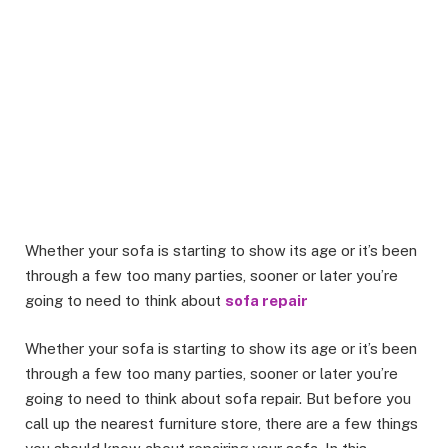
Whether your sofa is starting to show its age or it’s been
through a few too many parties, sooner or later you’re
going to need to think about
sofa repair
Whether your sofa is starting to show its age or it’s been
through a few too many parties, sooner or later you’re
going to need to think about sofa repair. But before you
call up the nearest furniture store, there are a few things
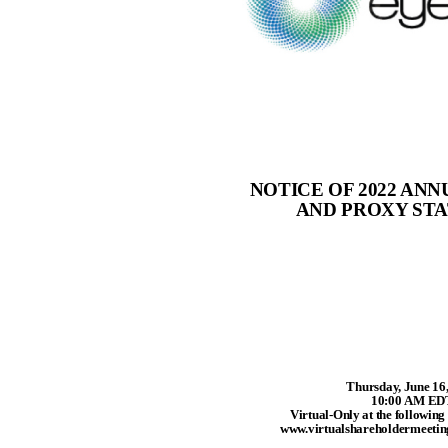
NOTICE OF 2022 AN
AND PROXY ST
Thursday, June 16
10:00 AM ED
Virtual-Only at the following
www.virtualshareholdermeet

★ ★ ★

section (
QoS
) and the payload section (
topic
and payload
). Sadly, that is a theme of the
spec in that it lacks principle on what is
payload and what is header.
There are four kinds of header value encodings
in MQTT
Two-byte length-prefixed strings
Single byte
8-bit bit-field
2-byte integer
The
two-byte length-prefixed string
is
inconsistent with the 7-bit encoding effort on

★ ★ ★

Task requirements: Copy out the lines between the one holding "NOTICE OF 2022 AN" and the one holding "www.virtualshareholdermeet", inclusive.

Response to this task:
NOTICE OF 2022 AN
AND PROXY ST
Thursday, June 16
10:00 AM ED
Virtual-Only at the following
www.virtualshareholdermeet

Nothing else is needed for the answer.